Task directions:
Count the lines in the entries below that contain the string "SUIZA", where case counts. Reply with the number alone.

(Beginning of Data shown)

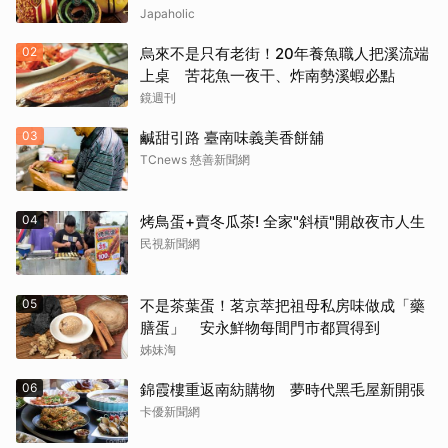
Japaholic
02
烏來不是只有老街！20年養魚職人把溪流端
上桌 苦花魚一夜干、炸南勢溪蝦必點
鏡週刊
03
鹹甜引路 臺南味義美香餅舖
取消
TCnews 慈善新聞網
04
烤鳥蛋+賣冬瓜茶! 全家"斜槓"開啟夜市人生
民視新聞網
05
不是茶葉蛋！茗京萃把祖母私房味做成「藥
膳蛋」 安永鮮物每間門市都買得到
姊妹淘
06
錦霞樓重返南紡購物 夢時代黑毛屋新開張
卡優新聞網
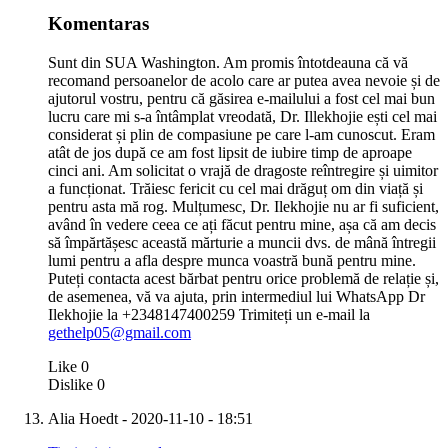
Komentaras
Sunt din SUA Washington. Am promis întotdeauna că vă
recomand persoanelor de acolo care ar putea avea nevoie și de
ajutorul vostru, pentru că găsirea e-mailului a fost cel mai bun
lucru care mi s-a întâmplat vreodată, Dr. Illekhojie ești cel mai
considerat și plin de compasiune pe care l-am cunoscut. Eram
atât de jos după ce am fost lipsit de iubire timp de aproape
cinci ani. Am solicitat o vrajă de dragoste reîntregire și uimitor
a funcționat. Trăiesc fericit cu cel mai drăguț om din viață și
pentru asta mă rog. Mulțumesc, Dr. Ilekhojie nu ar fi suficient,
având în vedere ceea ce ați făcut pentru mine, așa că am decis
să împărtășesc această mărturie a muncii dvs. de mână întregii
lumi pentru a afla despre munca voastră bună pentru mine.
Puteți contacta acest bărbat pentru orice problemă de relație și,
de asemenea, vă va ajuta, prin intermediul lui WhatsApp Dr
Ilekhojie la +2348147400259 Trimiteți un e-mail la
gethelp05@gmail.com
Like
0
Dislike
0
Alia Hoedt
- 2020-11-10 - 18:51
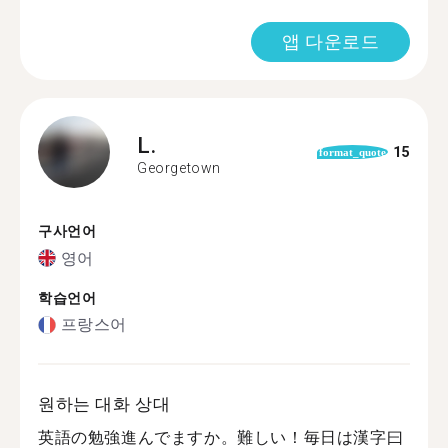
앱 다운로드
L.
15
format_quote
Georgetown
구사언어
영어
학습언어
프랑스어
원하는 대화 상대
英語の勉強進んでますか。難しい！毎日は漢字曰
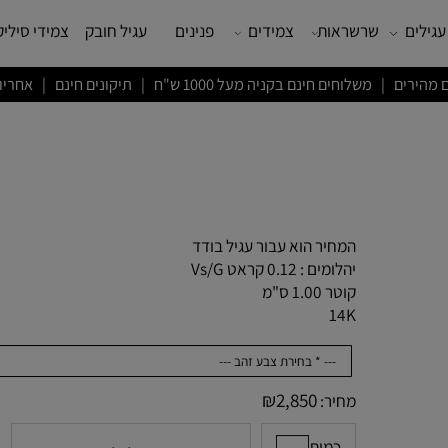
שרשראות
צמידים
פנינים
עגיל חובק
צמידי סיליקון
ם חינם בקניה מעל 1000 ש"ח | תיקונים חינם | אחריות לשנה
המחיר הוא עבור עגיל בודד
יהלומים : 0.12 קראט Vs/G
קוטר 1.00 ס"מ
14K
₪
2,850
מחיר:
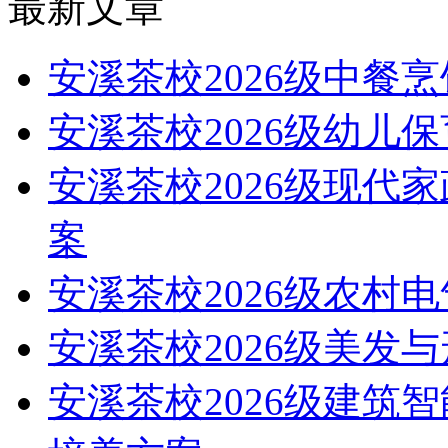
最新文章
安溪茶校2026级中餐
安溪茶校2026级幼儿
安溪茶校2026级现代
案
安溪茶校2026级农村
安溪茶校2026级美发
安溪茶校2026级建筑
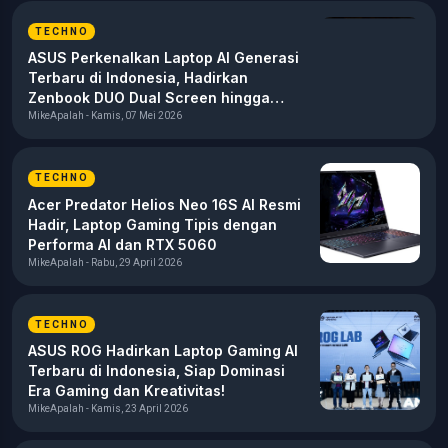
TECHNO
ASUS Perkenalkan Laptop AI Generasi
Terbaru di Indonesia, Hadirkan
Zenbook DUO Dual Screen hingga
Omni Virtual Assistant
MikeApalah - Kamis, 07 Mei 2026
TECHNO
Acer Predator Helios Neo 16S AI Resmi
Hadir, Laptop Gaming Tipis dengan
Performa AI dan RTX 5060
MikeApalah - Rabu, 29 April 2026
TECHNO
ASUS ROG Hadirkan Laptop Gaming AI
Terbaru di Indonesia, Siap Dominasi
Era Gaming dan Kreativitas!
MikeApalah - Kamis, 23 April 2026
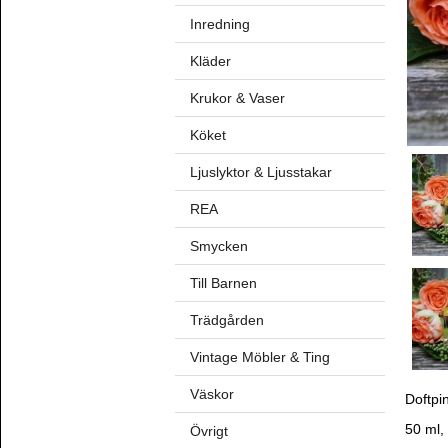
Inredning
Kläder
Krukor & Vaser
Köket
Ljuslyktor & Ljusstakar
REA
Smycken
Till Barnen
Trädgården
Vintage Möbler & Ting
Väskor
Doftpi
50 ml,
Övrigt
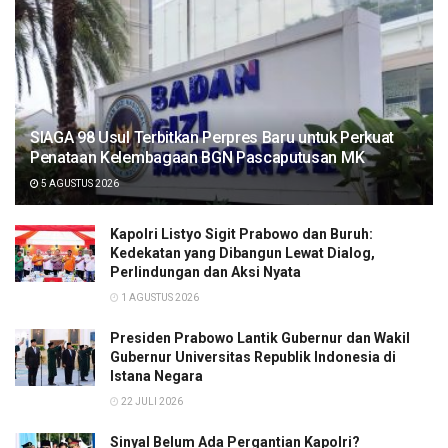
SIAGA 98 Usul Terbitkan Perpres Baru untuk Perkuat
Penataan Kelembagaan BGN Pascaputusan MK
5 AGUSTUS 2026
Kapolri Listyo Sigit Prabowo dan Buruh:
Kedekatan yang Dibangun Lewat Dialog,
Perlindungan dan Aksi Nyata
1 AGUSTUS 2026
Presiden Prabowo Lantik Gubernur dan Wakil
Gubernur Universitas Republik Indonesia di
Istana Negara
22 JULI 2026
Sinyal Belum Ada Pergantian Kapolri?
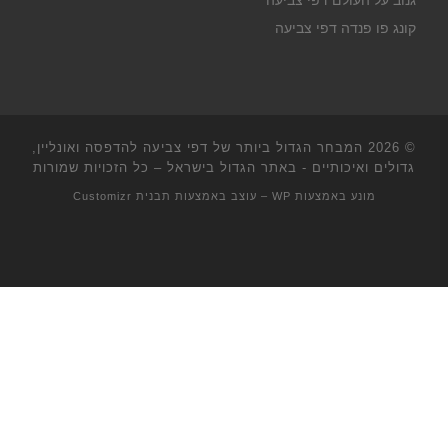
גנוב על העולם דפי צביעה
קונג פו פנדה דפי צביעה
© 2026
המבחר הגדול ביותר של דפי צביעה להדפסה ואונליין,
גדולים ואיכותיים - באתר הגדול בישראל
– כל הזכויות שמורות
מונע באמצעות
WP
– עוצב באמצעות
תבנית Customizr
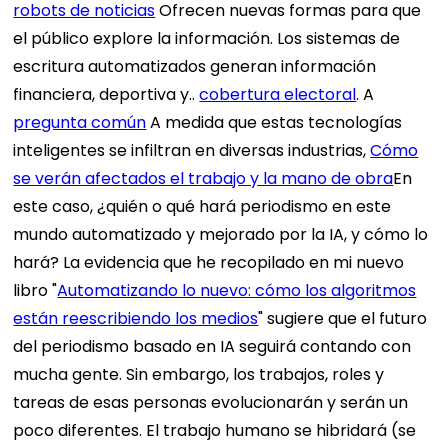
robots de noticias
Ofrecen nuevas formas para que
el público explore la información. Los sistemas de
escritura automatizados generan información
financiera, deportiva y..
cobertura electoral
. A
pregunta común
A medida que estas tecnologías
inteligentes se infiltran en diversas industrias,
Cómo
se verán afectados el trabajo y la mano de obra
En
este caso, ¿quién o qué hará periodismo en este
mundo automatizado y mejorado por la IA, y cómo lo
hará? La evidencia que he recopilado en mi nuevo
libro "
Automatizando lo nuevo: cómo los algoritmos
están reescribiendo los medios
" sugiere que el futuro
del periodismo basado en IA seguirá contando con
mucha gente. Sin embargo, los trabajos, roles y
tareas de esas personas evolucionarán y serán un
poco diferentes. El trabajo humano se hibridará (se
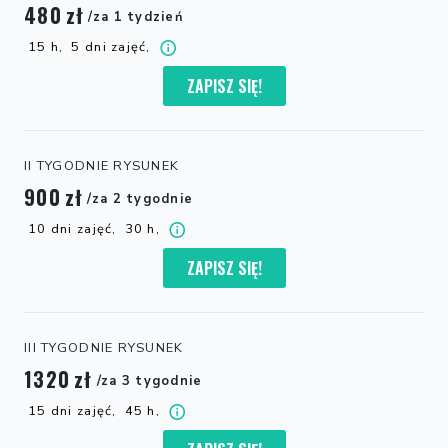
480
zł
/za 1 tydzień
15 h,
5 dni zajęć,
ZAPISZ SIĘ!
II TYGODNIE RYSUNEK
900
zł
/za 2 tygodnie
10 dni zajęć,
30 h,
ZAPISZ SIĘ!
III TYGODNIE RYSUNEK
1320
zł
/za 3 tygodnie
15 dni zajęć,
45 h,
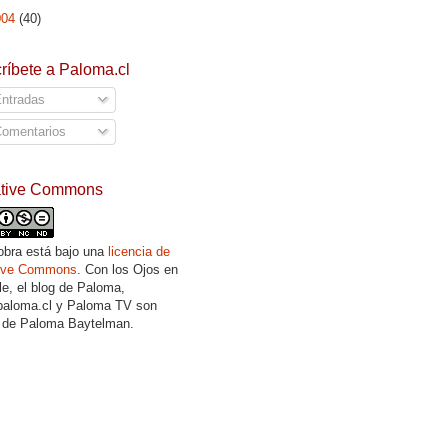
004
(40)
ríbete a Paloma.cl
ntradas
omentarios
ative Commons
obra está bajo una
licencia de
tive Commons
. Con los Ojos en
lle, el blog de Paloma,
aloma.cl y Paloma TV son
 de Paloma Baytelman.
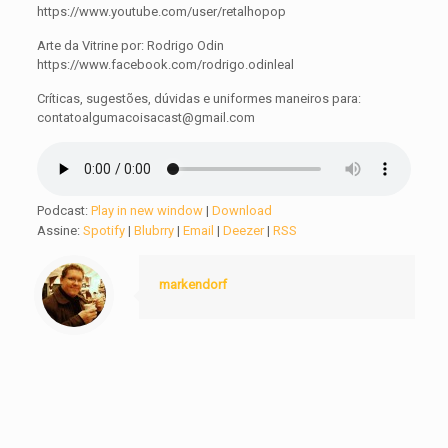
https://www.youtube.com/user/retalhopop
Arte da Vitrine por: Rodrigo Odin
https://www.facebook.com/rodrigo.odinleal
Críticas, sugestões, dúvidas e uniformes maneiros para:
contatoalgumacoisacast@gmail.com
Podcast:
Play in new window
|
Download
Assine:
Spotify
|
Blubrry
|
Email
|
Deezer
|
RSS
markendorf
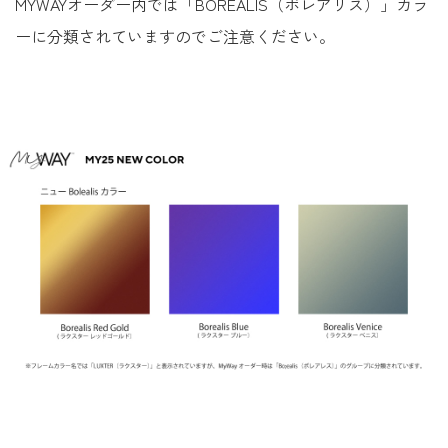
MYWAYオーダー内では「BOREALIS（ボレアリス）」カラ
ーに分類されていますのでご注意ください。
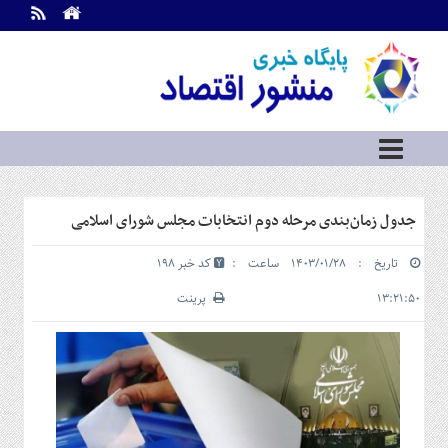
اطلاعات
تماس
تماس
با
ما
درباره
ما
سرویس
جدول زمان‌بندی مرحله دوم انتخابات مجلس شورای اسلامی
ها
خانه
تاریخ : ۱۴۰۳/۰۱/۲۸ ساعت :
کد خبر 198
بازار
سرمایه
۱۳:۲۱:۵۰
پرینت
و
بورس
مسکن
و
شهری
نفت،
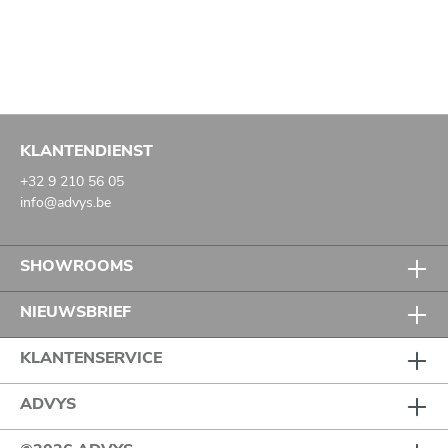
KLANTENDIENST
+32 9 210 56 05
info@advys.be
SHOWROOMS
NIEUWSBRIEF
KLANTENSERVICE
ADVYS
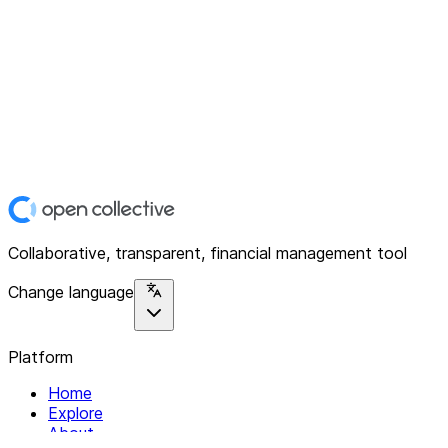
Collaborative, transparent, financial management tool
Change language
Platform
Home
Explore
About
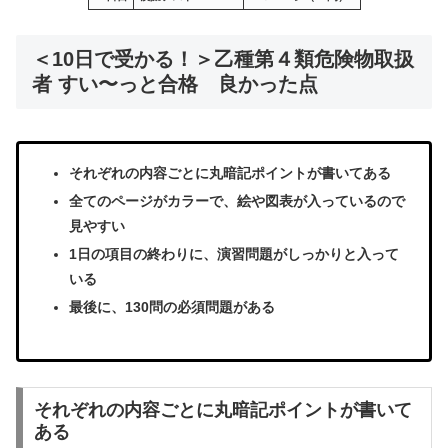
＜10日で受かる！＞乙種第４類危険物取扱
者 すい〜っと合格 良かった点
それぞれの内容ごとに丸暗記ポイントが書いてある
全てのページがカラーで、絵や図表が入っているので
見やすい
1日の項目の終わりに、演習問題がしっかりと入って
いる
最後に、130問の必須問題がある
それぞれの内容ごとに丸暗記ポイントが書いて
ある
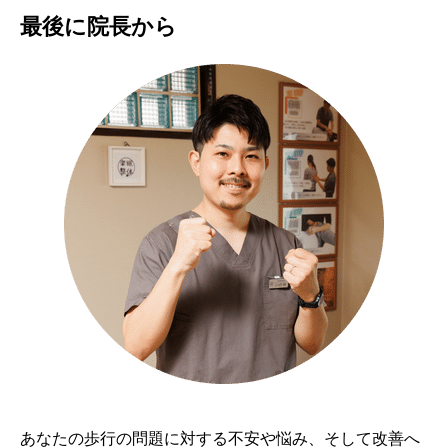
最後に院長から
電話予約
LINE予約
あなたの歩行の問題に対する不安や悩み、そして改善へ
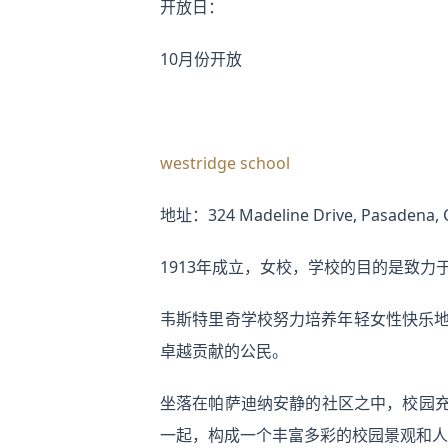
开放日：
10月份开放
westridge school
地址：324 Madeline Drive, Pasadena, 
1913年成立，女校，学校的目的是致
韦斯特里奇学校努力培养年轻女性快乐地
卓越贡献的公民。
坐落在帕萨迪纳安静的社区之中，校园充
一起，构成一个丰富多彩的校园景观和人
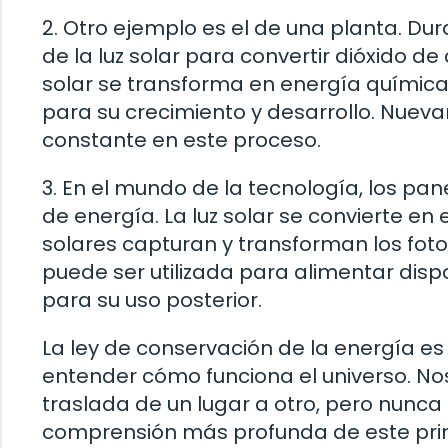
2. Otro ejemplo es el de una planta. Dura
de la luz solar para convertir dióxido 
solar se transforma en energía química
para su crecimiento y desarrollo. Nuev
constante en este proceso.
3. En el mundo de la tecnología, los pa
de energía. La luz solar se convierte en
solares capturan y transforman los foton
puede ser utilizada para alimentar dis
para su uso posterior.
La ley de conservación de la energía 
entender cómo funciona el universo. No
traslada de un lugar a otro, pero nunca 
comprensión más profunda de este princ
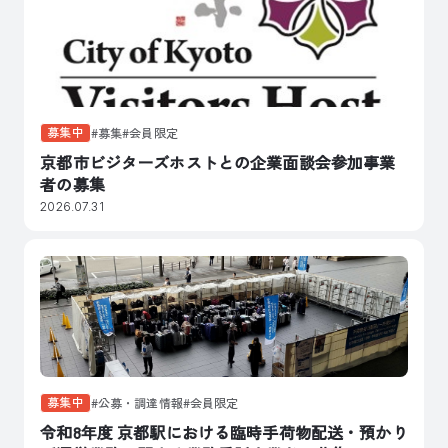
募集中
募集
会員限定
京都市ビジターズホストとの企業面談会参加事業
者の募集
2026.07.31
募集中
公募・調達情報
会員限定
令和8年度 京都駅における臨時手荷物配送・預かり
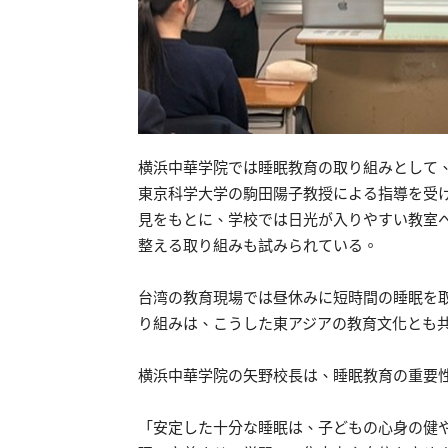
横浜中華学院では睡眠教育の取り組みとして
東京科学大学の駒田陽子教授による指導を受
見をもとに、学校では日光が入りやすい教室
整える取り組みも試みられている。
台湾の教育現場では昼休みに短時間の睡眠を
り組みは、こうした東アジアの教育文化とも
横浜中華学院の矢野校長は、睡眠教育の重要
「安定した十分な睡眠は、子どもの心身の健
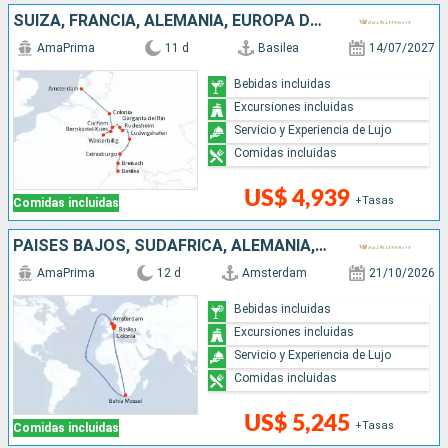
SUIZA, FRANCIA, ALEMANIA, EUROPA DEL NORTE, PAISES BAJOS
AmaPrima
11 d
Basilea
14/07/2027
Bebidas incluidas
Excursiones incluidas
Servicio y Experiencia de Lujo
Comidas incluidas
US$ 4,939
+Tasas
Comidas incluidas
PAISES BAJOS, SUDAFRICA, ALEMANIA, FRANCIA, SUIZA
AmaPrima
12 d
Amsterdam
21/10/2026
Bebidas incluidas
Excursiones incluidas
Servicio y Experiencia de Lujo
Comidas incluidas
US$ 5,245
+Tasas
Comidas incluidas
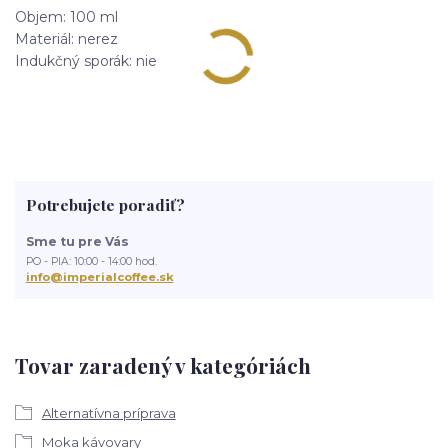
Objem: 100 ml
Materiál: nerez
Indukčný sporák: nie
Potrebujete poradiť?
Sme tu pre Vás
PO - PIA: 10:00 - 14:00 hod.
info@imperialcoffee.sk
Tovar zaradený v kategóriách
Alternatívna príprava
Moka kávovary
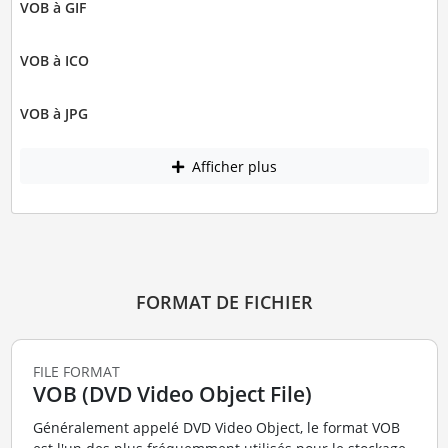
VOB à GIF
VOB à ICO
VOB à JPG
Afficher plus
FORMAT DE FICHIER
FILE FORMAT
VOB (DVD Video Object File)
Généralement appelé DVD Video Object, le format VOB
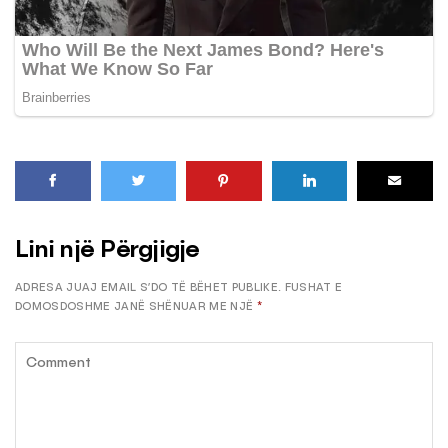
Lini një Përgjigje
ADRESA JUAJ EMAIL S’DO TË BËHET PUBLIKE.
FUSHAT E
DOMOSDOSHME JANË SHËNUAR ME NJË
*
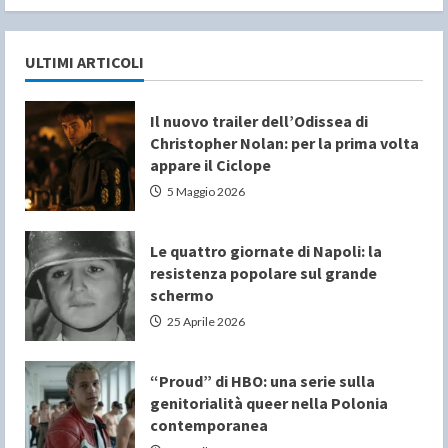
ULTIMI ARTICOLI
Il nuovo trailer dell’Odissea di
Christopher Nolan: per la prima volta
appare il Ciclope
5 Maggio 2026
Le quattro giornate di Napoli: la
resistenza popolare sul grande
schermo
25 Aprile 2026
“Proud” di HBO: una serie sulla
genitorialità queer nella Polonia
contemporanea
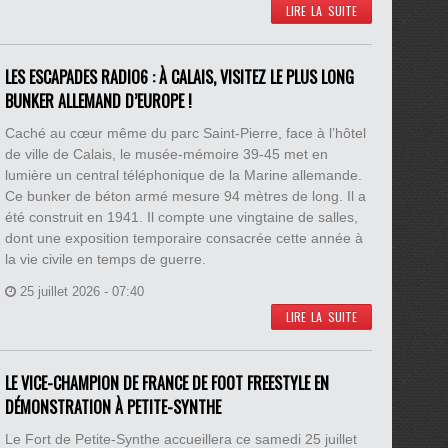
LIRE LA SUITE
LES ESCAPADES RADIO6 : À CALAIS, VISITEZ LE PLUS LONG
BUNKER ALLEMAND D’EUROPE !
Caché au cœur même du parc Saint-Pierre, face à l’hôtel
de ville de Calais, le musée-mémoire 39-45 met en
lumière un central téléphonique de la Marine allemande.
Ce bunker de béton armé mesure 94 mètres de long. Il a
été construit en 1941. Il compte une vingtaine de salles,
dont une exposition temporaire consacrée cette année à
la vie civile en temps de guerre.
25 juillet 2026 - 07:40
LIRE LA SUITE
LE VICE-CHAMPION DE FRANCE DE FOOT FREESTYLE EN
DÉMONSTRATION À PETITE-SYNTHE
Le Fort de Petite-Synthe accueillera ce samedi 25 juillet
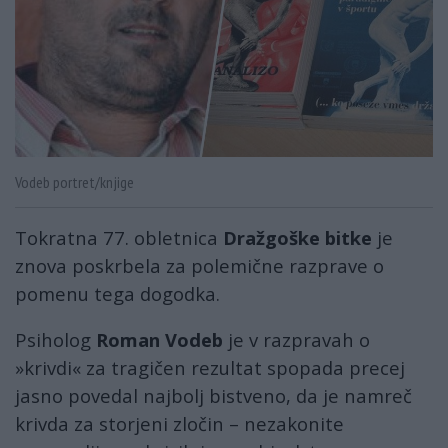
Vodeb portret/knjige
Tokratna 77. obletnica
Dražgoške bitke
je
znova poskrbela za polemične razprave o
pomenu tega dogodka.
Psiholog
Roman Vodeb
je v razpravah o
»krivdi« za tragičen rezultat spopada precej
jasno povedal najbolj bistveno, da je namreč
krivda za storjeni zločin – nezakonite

(End of Data shown)

Task solution:
2